Exercise brief
From the data below, copy out every line that contains the word "with".

Extracted data
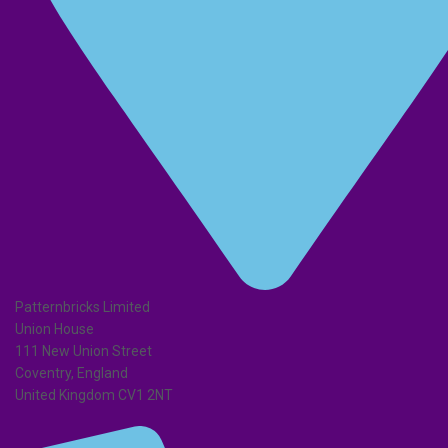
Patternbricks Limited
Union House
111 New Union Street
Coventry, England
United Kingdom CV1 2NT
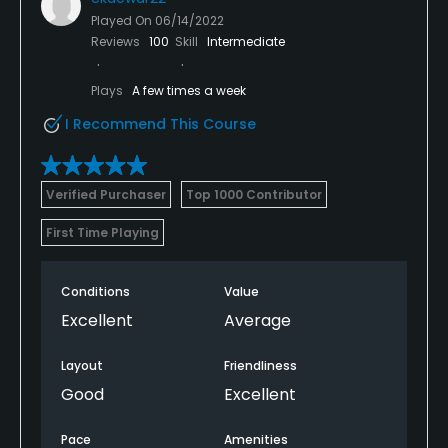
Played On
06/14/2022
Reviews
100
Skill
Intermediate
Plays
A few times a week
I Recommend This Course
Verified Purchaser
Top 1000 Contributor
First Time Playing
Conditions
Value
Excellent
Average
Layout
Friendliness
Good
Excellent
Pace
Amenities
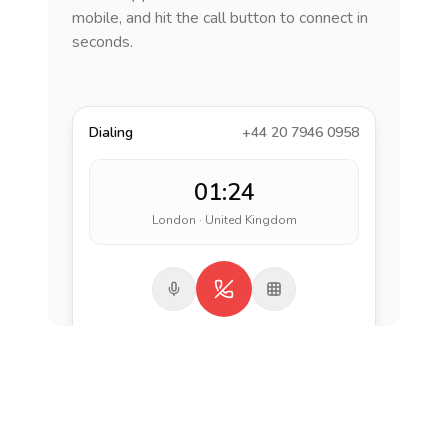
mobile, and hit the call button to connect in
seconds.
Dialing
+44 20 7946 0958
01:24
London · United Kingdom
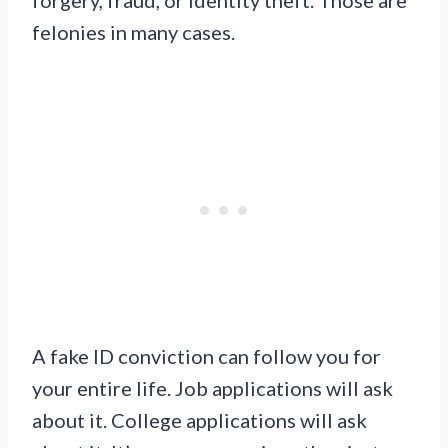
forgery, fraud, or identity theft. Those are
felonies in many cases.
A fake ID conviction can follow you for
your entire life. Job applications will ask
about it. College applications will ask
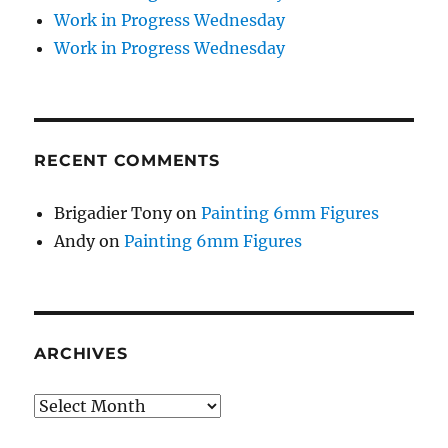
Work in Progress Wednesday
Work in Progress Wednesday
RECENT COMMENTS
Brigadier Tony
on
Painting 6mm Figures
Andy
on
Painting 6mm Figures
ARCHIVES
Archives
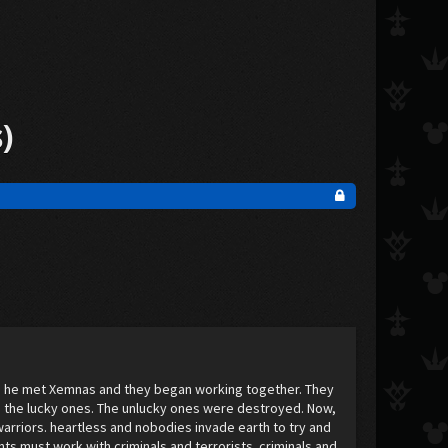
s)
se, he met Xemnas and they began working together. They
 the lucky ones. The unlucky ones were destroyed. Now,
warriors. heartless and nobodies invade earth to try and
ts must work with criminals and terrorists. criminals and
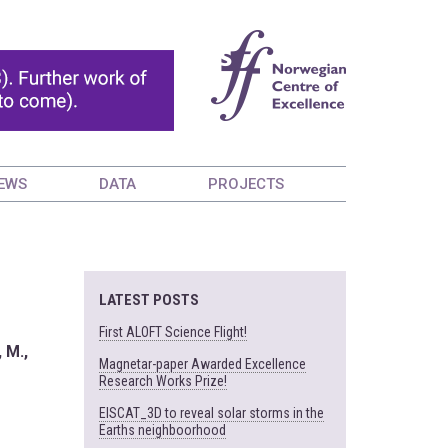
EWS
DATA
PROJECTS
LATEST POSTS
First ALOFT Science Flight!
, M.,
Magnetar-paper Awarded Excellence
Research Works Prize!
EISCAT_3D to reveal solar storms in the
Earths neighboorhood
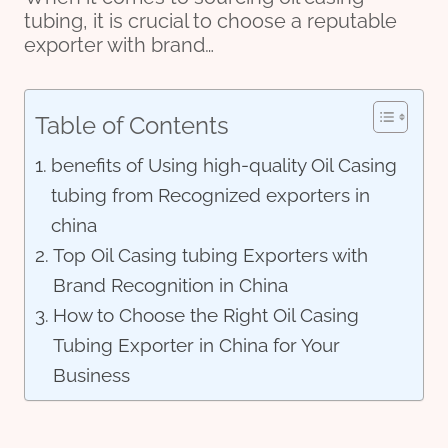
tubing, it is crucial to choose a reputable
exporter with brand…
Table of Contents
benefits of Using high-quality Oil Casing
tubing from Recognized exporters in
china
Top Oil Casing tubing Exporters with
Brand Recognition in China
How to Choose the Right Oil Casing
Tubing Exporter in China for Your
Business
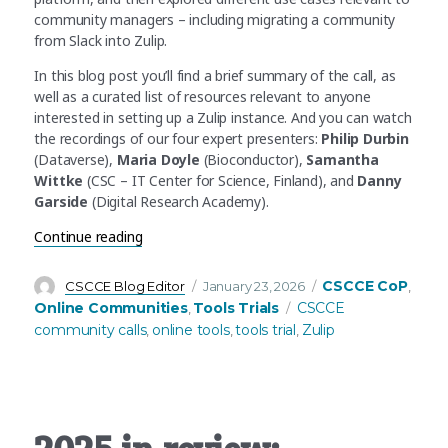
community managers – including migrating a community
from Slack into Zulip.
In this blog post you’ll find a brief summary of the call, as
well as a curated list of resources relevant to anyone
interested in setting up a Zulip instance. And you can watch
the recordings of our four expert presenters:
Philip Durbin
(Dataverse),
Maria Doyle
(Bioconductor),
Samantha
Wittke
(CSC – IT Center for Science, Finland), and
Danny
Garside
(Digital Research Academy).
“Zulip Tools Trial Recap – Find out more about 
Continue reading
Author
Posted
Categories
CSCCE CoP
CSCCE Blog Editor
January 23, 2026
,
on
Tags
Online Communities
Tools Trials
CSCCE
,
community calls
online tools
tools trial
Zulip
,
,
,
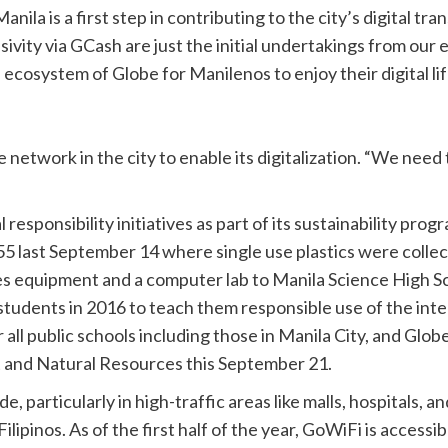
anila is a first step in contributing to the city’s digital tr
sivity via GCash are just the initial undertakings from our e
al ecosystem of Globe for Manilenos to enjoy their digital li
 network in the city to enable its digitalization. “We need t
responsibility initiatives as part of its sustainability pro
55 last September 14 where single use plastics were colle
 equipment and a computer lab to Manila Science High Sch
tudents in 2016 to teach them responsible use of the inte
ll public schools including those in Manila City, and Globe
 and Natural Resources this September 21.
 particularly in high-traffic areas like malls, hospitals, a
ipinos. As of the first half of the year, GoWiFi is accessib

Written reply
ts must work with criminals and terrorists. criminals and
exporter with brand…
Top Oil Casing tubing Exporters with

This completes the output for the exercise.